Jo Ann Jaacks: Bears and battles in Pennsylvania

Rebecca Bearimore

When I moved back to Connecticut after several decades living in south Florida, I wanted to immerse myself in New England, which is pretty much the polar opposite of the tropics. I appreciated that everything was within a couple hours’ drive through beautiful scenery, coastlines, hills and mountains.

After several weekend getaways to all six states that comprise New England, I decided to branch out to Pennsylvania. I had fond memories of family trips to the Hershey Chocolate factory (this was pre-Hershey Park and Hershey’s Chocolate World) and Lancaster County with horse and buggy rides and Pennsylvania Dutch cooking served family-style on trencher platters at farmhouse tables with benches.

There had also been a long-forgotten trip to Gettysburg so I decided to book a nearby hotel and reprise that childhood non-memory. I did the full court press, beginning with the National Military Park and Museum. Foregoing the private tours, I put the museum CD in my car and drove around the park that is the premier keeper of the flame for Civil War history. It was very solemn except for the occasional kids running around. I took a daytime walking tour of Evergreen Cemetery — same thing, somber except for active youngsters determined to have fun.

I booked the scary night-time tour of the deadly grounds, mostly because it was adults only and I wanted to get into the spirit of what happened here. Our tour guide cautioned us at the outset that many paranormal sightings and sounds had been documented. Once immersed in the dark walking tour, I believe I experienced them all — imagining screams of those stricken and cries for help from those bleeding on the ground. I wanted to leave the open field tour but the guide was the only one with a flashlight and I have poor night vision.
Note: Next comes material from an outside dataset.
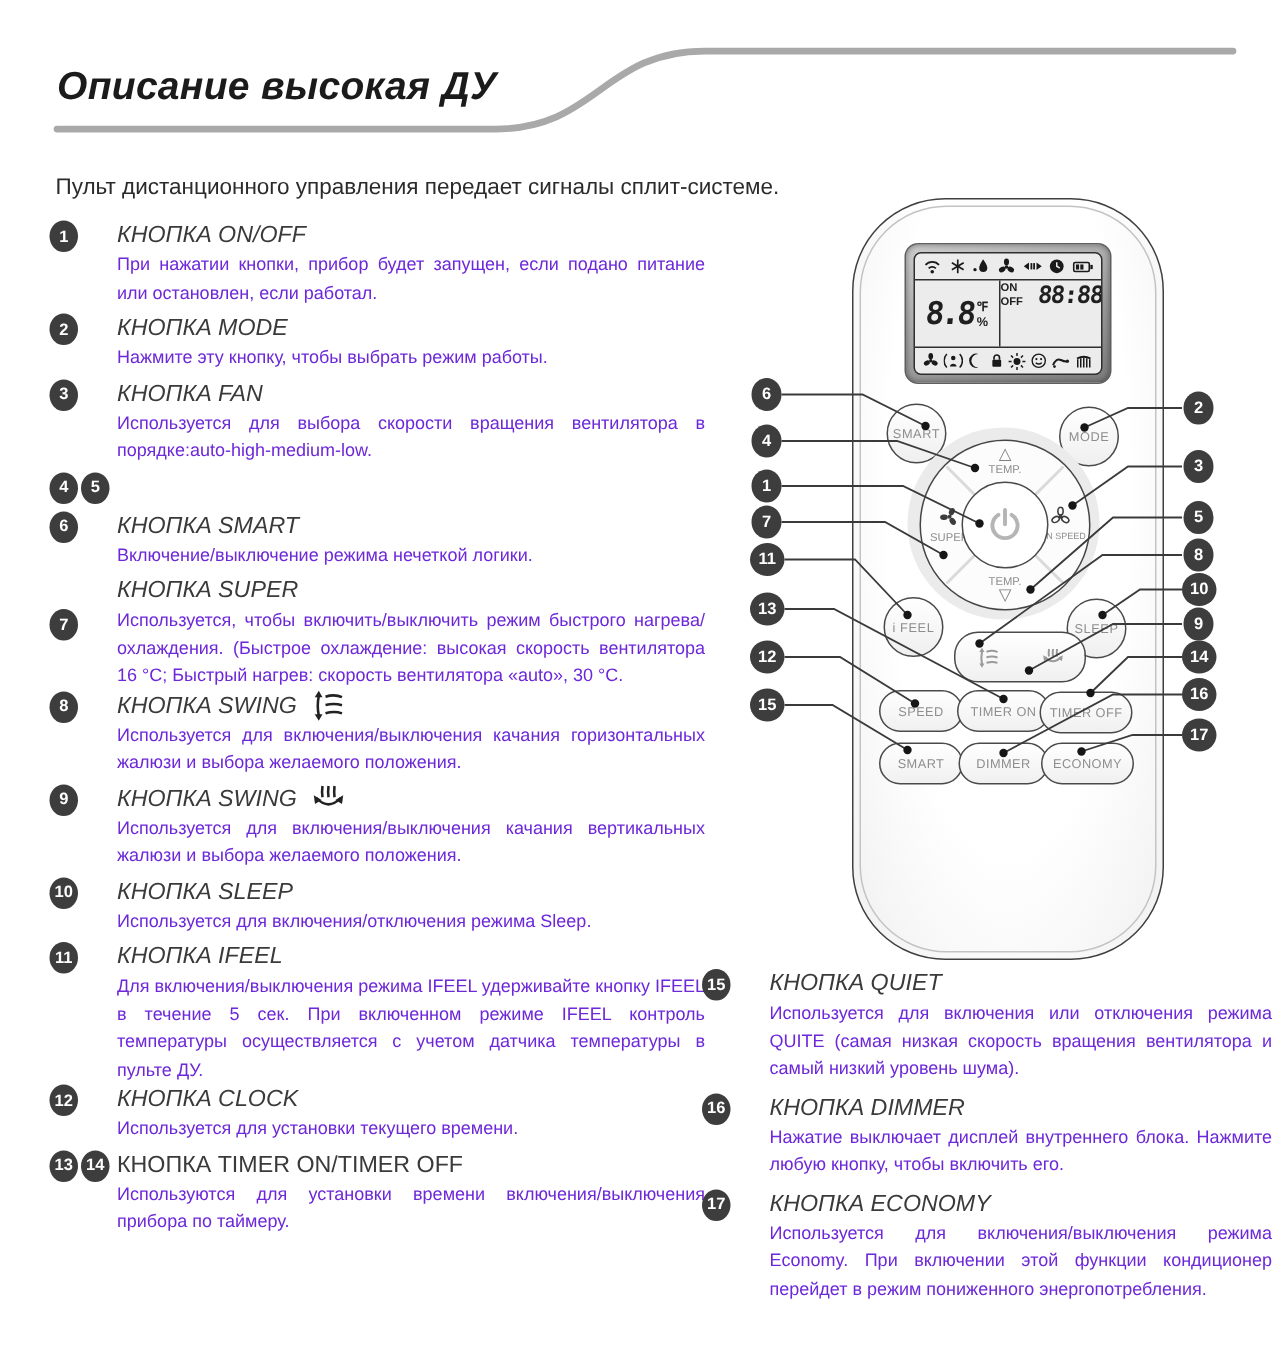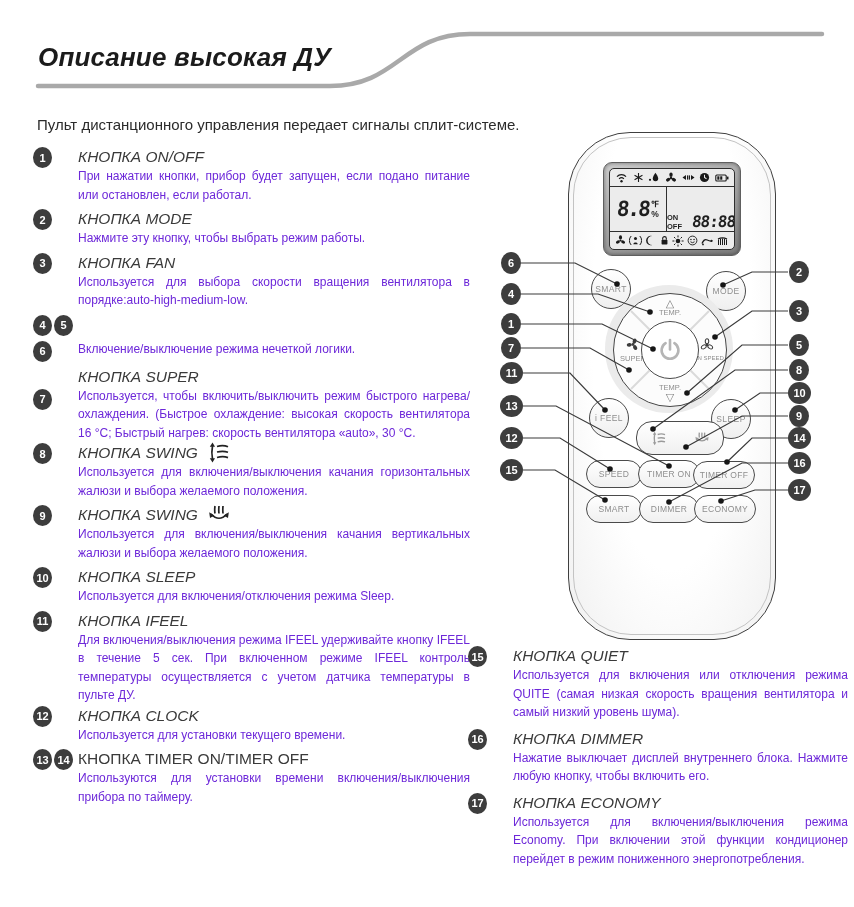"КНОПКА ON/OFF" .ititle { align-items: flex-start -> center }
The Battle of Gettysburg was fought from July 1 to July 3, 1863 and is considered the most important engagement of the American Civil War. There were thousands of casualties and President Abraham Lincoln had no idea that the short (two minutes) speech he made at the dedication cemetery would be so enduring. I’m glad I saw it; I wish I could forget it, but those screams and cries on a bloody, deadly ground are not so easily purged from memory.

I stumbled back to the hotel room and booked a nearby Bed & Breakfast for the remainder of my stay.

The hostess was welcoming, chatty and charming. The first thing I noticed was a floor-to-ceiling display case containing what appeared to be children’s stuffed animals and small animal statues. The larger stuffed animals were wonderfully dressed in velvet and floral hats. When I walked into the common room which featured a television and bookshelves, the sheer number of glass display cases containing hundreds of stuffed animals and charming figurines including drummer boys, angels, clowns, statue of liberty, school grad, Mother bear and Baby bear, etc.

My hostess said she had worked many years for the popular line of collectibles. She directed me to Boyd’s Bears Country Store, an impressive former barn with silo still attached and five levels of shopping in downtown Gettysburg. The next morning, I began my collection of stuffed and stationary bear collectibles and I returned home happy, energized, and on a mission. I was thrilled when I moved to Litchfield and soon found a nearly secret cache of new Boyd’s Bear collectibles in Morris. I am forever grateful to Marge Munson, may she rest in peace, for sharing my mania and lovely chats about all things beautiful.